Recorded data>

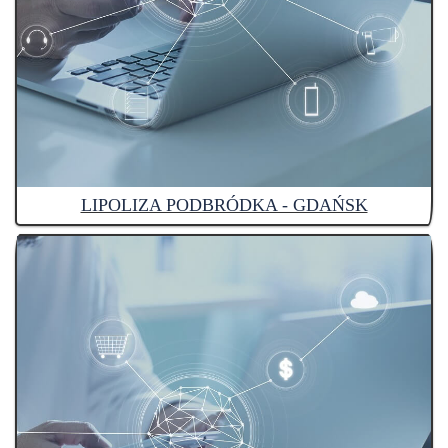
LIPOLIZA PODBRÓDKA - GDAŃSK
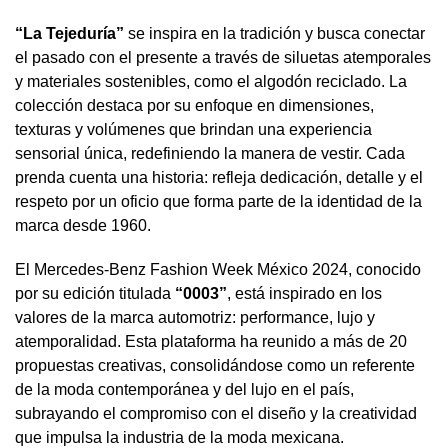
“La Tejeduría”
se inspira en la tradición y busca conectar
el pasado con el presente a través de siluetas atemporales
y materiales sostenibles, como el algodón reciclado. La
colección destaca por su enfoque en dimensiones,
texturas y volúmenes que brindan una experiencia
sensorial única, redefiniendo la manera de vestir. Cada
prenda cuenta una historia: refleja dedicación, detalle y el
respeto por un oficio que forma parte de la identidad de la
marca desde 1960.
El Mercedes-Benz Fashion Week México 2024, conocido
por su edición titulada
“0003”
, está inspirado en los
valores de la marca automotriz: performance, lujo y
atemporalidad. Esta plataforma ha reunido a más de 20
propuestas creativas, consolidándose como un referente
de la moda contemporánea y del lujo en el país,
subrayando el compromiso con el diseño y la creatividad
que impulsa la industria de la moda mexicana.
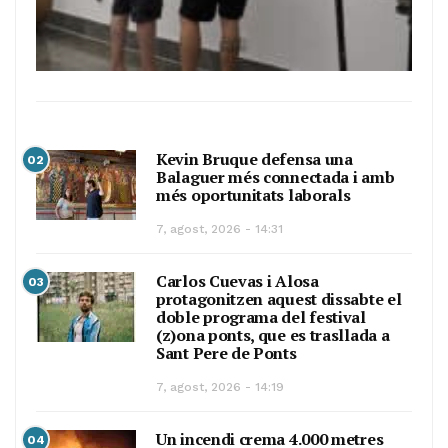
Kevin Bruque defensa una
02
Balaguer més connectada i amb
més oportunitats laborals
7, agost, 2026 - 14:31
Carlos Cuevas i Alosa
03
protagonitzen aquest dissabte el
doble programa del festival
(z)ona ponts, que es trasllada a
Sant Pere de Ponts
7, agost, 2026 - 14:19
Un incendi crema 4.000 metres
04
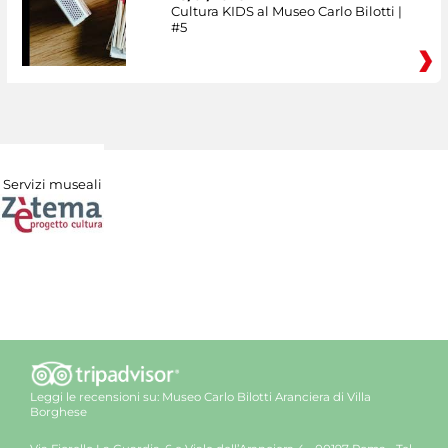
Cultura KIDS al Museo Carlo Bilotti |
#5
Servizi museali
Leggi le recensioni su:
Museo Carlo Bilotti Aranciera di Villa
Borghese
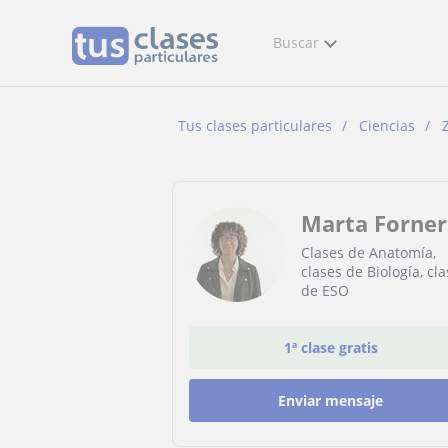
Buscar
Tus clases particulares
Ciencias
Marta Forner
Clases de Anatomía,
clases de Biología, cl
de ESO
1ª clase gratis
Enviar mensaje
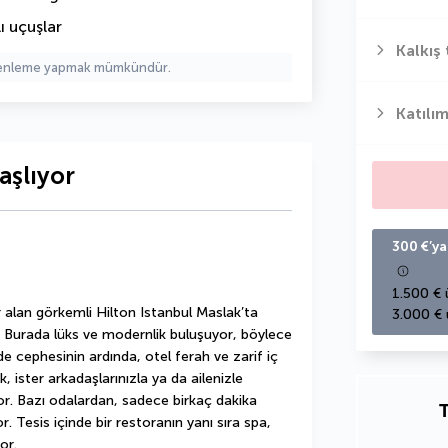
ı uçuşlar
Kalkış 
üzenleme yapmak mümkündür.
Katılım
aşlıyor
300 €’ya
1.500 € 
r alan görkemli Hilton Istanbul Maslak’ta 
3.000 € 
r. Burada lüks ve modernlik buluşuyor, böylece 
 cephesinin ardında, otel ferah ve zarif iç 
 ister arkadaşlarınızla ya da ailenizle 
r. Bazı odalardan, sadece birkaç dakika 
T
Tesis içinde bir restoranın yanı sıra spa, 
or.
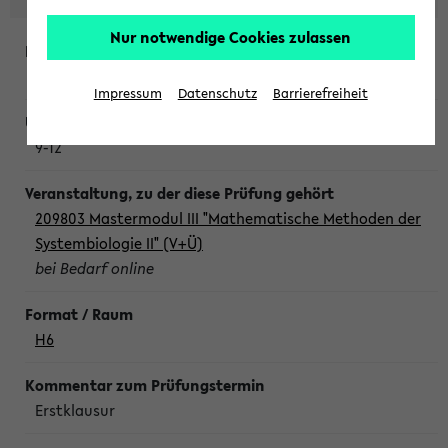
Nur notwendige Cookies zulassen
Freitag, 7. August 2026
Impressum
Datenschutz
Barrierefreiheit
9-12
209803 Mastermodul III "Mathematische Methoden der
Systembiologie II" (V+Ü)
bei Bedarf online
H6
Erstklausur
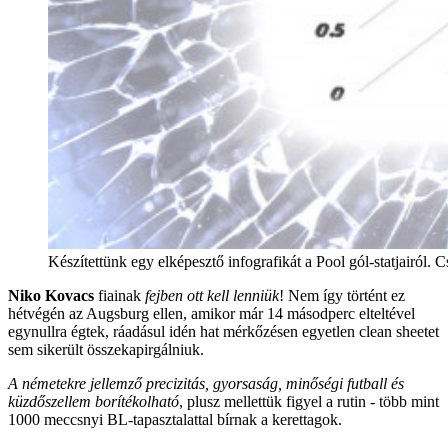
Készítettünk egy elképesztő infografikát a Pool gól-statjairól. 
Niko Kovacs
fiainak
fejben ott kell lenniük
! Nem így történt ez
hétvégén az Augsburg ellen, amikor már 14 másodperc elteltével
egynullra égtek, ráadásul idén hat mérkőzésen egyetlen clean sheetet
sem sikerült összekapirgálniuk.
A németekre jellemző precizitás, gyorsaság, minőségi futball és
küzdőszellem borítékolható
, plusz mellettük figyel a rutin - több mint
1000 meccsnyi BL-tapasztalattal bírnak a kerettagok.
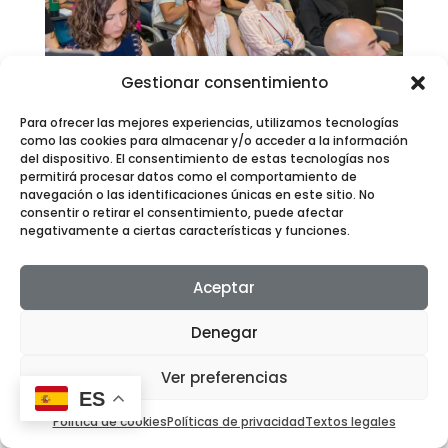
Gestionar consentimiento
Para ofrecer las mejores experiencias, utilizamos tecnologías
como las cookies para almacenar y/o acceder a la información
del dispositivo. El consentimiento de estas tecnologías nos
permitirá procesar datos como el comportamiento de
navegación o las identificaciones únicas en este sitio. No
consentir o retirar el consentimiento, puede afectar
negativamente a ciertas características y funciones.
Aceptar
Denegar
Ver preferencias
ES
Política de cookies
Políticas de privacidad
Textos legales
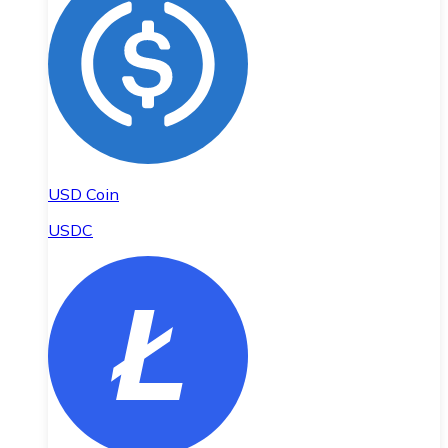
USD Coin
USDC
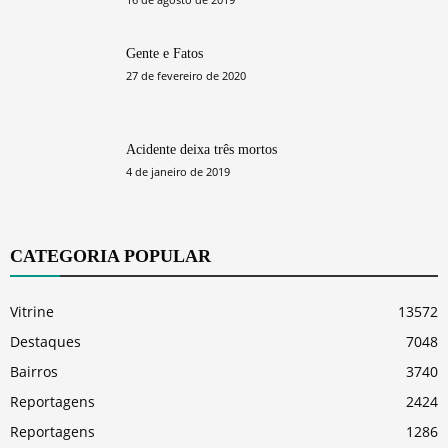
Gente e Fatos
27 de fevereiro de 2020
Acidente deixa três mortos
4 de janeiro de 2019
CATEGORIA POPULAR
Vitrine
13572
Destaques
7048
Bairros
3740
Reportagens
2424
Reportagens
1286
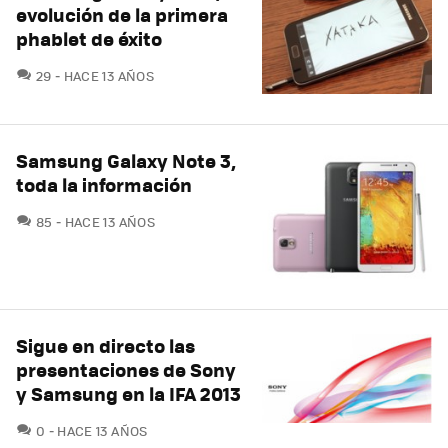
evolución de la primera
phablet de éxito
COMENTARIOS
29
HACE 13 AÑOS
Samsung Galaxy Note 3,
toda la información
COMENTARIOS
85
HACE 13 AÑOS
Sigue en directo las
presentaciones de Sony
y Samsung en la IFA 2013
COMENTARIOS
0
HACE 13 AÑOS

Try it> Could you please return the entries above exactly, minus the pictures?

Answer below>
LIPOLIZA PODBRÓDKA - GDAŃSK
“La Tejeduría”
se inspira en la tradición y busca conectar
el pasado con el presente a través de siluetas atemporales
y materiales sostenibles, como el algodón reciclado. La
colección destaca por su enfoque en dimensiones,
texturas y volúmenes que brindan una experiencia
sensorial única, redefiniendo la manera de vestir. Cada
prenda cuenta una historia: refleja dedicación, detalle y el
respeto por un oficio que forma parte de la identidad de la
marca desde 1960.
El Mercedes-Benz Fashion Week México 2024, conocido
por su edición titulada
“0003”
, está inspirado en los
valores de la marca automotriz: performance, lujo y
atemporalidad. Esta plataforma ha reunido a más de 20
propuestas creativas, consolidándose como un referente
de la moda contemporánea y del lujo en el país,
subrayando el compromiso con el diseño y la creatividad
que impulsa la industria de la moda mexicana.
Kevin Bruque defensa una
02
Balaguer més connectada i amb
més oportunitats laborals
7, agost, 2026 - 14:31
Carlos Cuevas i Alosa
03
protagonitzen aquest dissabte el
doble programa del festival
(z)ona ponts, que es trasllada a
Sant Pere de Ponts
7, agost, 2026 - 14:19
Un incendi crema 4.000 metres
04
Cultura KIDS al Museo Carlo Bilotti |
#5
Servizi museali
Leggi le recensioni su:
Museo Carlo Bilotti Aranciera di Villa
Borghese
Buscar
Tus clases particulares
Ciencias
Marta Forner
Clases de Anatomía,
clases de Biología, cl
de ESO
1ª clase gratis
Enviar mensaje
ı uçuşlar
Kalkış 
üzenleme yapmak mümkündür.
Katılım
aşlıyor
300 €’ya
1.500 € 
r alan görkemli Hilton Istanbul Maslak’ta 
3.000 € 
r. Burada lüks ve modernlik buluşuyor, böylece 
 cephesinin ardında, otel ferah ve zarif iç 
 ister arkadaşlarınızla ya da ailenizle 
r. Bazı odalardan, sadece birkaç dakika 
T
Tesis içinde bir restoranın yanı sıra spa, 
or.
Nur notwendige Cookies zulassen
Freitag, 7. August 2026
Impressum
Datenschutz
Barrierefreiheit
9-12
209803 Mastermodul III "Mathematische Methoden der
Systembiologie II" (V+Ü)
bei Bedarf online
H6
Erstklausur
Készítettünk egy elképesztő infografikát a Pool gól-statjairól. 
Niko Kovacs
fiainak
fejben ott kell lenniük
! Nem így történt ez
hétvégén az Augsburg ellen, amikor már 14 másodperc elteltével
egynullra égtek, ráadásul idén hat mérkőzésen egyetlen clean sheetet
sem sikerült összekapirgálniuk.
A németekre jellemző precizitás, gyorsaság, minőségi futball és
küzdőszellem borítékolható
, plusz mellettük figyel a rutin - több mint
1000 meccsnyi BL-tapasztalattal bírnak a kerettagok.
Gestionar consentimiento
Para ofrecer las mejores experiencias, utilizamos tecnologías
como las cookies para almacenar y/o acceder a la información
del dispositivo. El consentimiento de estas tecnologías nos
permitirá procesar datos como el comportamiento de
navegación o las identificaciones únicas en este sitio. No
consentir o retirar el consentimiento, puede afectar
negativamente a ciertas características y funciones.
Aceptar
Denegar
Ver preferencias
ES
Política de cookies
Políticas de privacidad
Textos legales
USD Coin
USDC
Gente e Fatos
27 de fevereiro de 2020
Acidente deixa três mortos
4 de janeiro de 2019
CATEGORIA POPULAR
Vitrine
13572
Destaques
7048
Bairros
3740
Reportagens
2424
Reportagens
1286
evolución de la primera
phablet de éxito
COMENTARIOS
29
HACE 13 AÑOS
Samsung Galaxy Note 3,
toda la información
COMENTARIOS
85
HACE 13 AÑOS
Sigue en directo las
presentaciones de Sony
y Samsung en la IFA 2013
COMENTARIOS
0
HACE 13 AÑOS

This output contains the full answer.